超音波検査を用いた乳がん検診に関する世界初となる大規模RCT
東北大学は11月5日、同大大学院医学系研究科の大内憲明教授らのグループが、40歳代女性を対象に乳がん検診における超音波検査の有効性を検証するための比較試験を実施し、その主要評価項目(感度、特異度、がん発見率)に関するデータを公表した。
画像はリリースより
近年、世界的に乳がんが増加し、日本でも乳がんによる死亡率が急増中だ。乳がんのリスク因子には様々なものがあるが、早期に発見して治療を行うことが重要だとされている。乳房をX線で撮影するマンモグラフィは、乳がんの早期発見に用いられており、死亡率減少効果が証明されている唯一の乳がん検診方法。しかし、若年女性や高濃度乳房における有効性は、50歳以上の年齢層と比較して十分とは言えない。
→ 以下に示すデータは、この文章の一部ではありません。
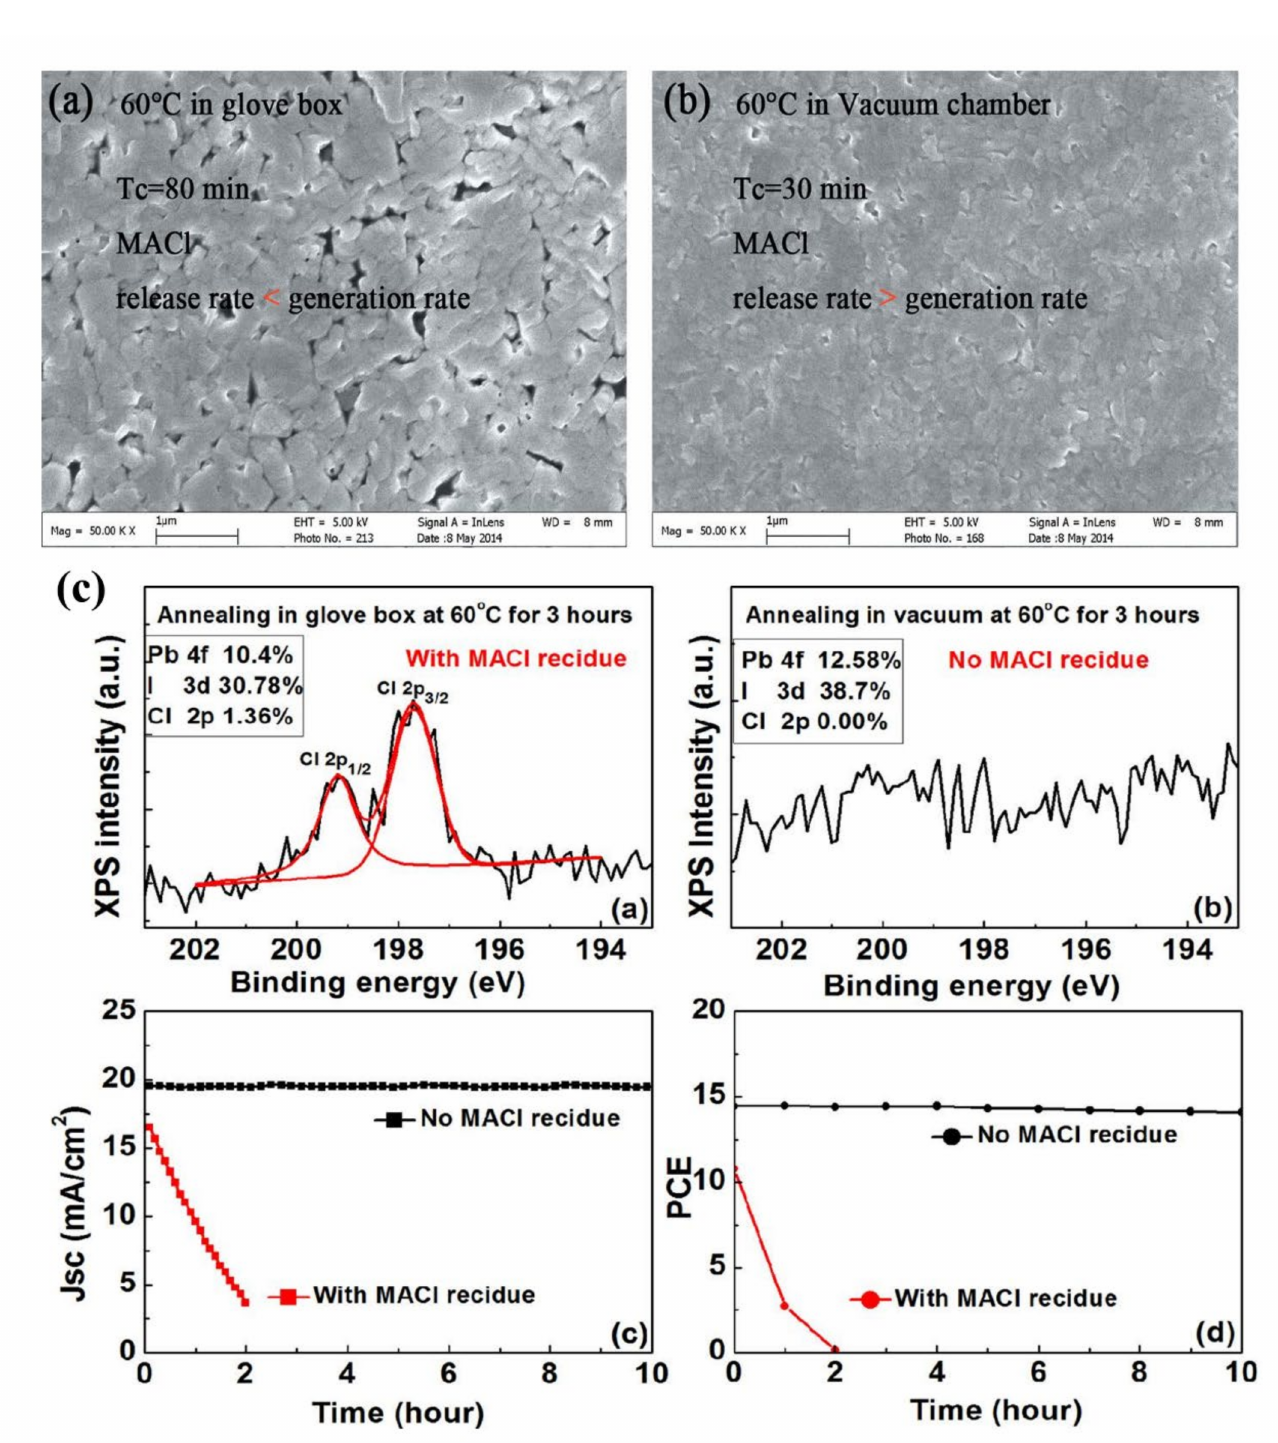
Figure 11. ( a ) SEM images of MAPbI 3 perovskite films treated by thermal annealing in a glovebox; ( b ) the vacuum chamber at 60 ◦ C; ( c ) XPS spectra of perovskite film annealing in a glovebox and vacuum, and the stability of perovskite photovoltaic devices in two annealing modes. Reprinted with permission from Ref. [7]. Copyright 2015 American Chemical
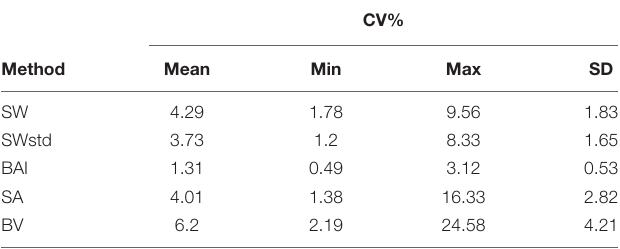
TABLE 3 | Comparison of metric precision.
そこで研究グループは、マンモグラフィ検診と比べた乳房超音波検査の利益・不利益を検証するため、「乳がん検診における超音波検査の有効性を検証するための比較試験(Japan Strategic Anti-cancer Randomized Trial:J-START)」として、40歳代の女性を対象とした大規模なランダム化比較試験(RCT)を計画し実施したという。
マンモグラフィに超音波を加えることで早期乳がんの発見率が約1.5倍に
この調査は、2007年7月から2011年3月にかけて、全国42の研究参加団体を通じ、76,196人の女性に参加同意を得て施行された。参加者は、参加同意後に1:1の割合でマンモグラフィに加えて超音波検査を実施するグループ(介入群)と、通常のマンモグラフィ検診を実施するグループ(コントロール群)にランダムに割り振られた。割り振られた検査方法で、初回とその2年後の検診を受診する研究デザインである。
同論文では、主要評価項目として感度・特異度・がん発見率、初回検診における発見乳がんのステージ分類を報告。介入群では感度91.1%(95% CI [87.2-95.0])、コントロール群では感度77.0%(95% CI [70.3-83.7])であり、有意差を持って介入群で感度が上昇した (p=0.0004)。乳がん発見数、発見率においても介入群で有意に高値だったという(介入群:184(0.50%)vsコントロール群117(0.32%)(p=0.0003))。発見がんのステージ別評価では、ステージ2または3以上の発見がん数は、介入群、コントロール群で差は見られず、超音波検査はステージ0 or 1のがんの発見に寄与していることが明らかになったという。
一方で、介入群では要精検率が有意に上昇(12.6% vs 8.8%)、侵襲的な追加検査(針生検等)の施行数も増加しており、検診の不利益も増加。今後、超音波検診導入による利益と不利益との相対バランスを厳密に検討することが不可欠だと研究グループは述べている。